Estland

Tartu – Sehenswert bis an den Rand der Stadt

Auch außerhalb des historischen Stadtzentrums sind in Tartu eine ganze Reihe sehenswerter Wohngegenden und Einzelgebäude vorzufinden. Vielerorts lohnt es sich daher, die angestammten touristischen Pfade für einen kleinen Umweg zu verlassen.

 

Zentrum Tartu Stein
Das geografische Zentrum der Stadt. Markierung im Pflaster.

Im östlichen Anschluss des Zentrums befinden sich - entlang der Vanemuise-Straße - das Theater, die Universitätsbibliothek und das Kunsthaus. Wenig weiter folgen das Literatur-, das Zoologie- und das Geologiemuseum. Künste und Bildung genießen in Tartu traditionell höchste Priorität.

In westlicher Richtung entlang der Verkehrsachse Kastani (dt.: Kastanienstraße) liegt das Estnische Nationalmuseum (Eesti Rahva Muuseum), welches inhaltlich die Kultur und das alltägliche Leben in den einzelnen estnischen Regionen beleuchtet. Es gehört anerkanntermaßen zu den besten Museen des Landes.

Von hier aus nördlich in Richtung des Domhügels liegt direkt am Emajõgi der bereits 1803 gegründete botanische Garten (Botaanikaaed). Er gehört der Universität an, informiert umfassend über verschiedenste Pflanzengattungen und ist über zahlreiche Wege begehbar - sehenswert angelegt mit einer Reihe von Hügeln und einem See samt Insel. Aber auch andernorts lockern Grünanlagen das Stadtbild deutlich auf.

Holzhaus Suppenstadt
Traditionelles Holzhaus in der Suppenstadt.

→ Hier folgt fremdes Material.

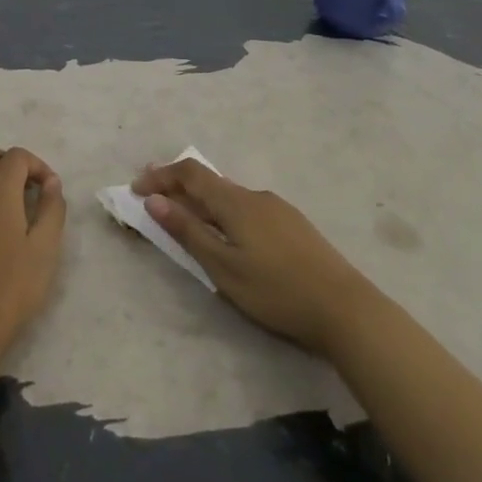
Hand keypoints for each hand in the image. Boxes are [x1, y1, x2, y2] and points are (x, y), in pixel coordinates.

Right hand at [132, 158, 372, 356]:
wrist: (345, 308)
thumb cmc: (276, 291)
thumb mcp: (224, 267)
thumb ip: (188, 232)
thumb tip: (155, 200)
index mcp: (236, 202)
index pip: (190, 173)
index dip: (161, 176)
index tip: (136, 188)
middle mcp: (256, 195)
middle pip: (210, 180)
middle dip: (178, 186)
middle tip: (153, 197)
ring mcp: (278, 208)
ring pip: (230, 195)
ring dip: (202, 200)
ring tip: (186, 217)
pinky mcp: (293, 224)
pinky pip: (247, 208)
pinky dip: (224, 211)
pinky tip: (228, 233)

Ein Stück weit desolat, aber beileibe nicht ohne Charme, folgt westwärts die sogenannte Suppenstadt (Supilinn). Sämtliche Straßen dieses vornehmlich aus Holzhäusern bestehenden Bereiches von Tartu sind schlichtweg nach Suppengemüse benannt.

 

Dementsprechend gibt es die Bohnen (Oa)-, die Kartoffel (Kartuli)-, die Erbsen (Herne)- sowie eine Melonenstraße (Meloni). Es handelt sich hierbei um ein sehr einfaches Wohnviertel mit dem Charakter einer typisch estnischen Holzhaussiedlung.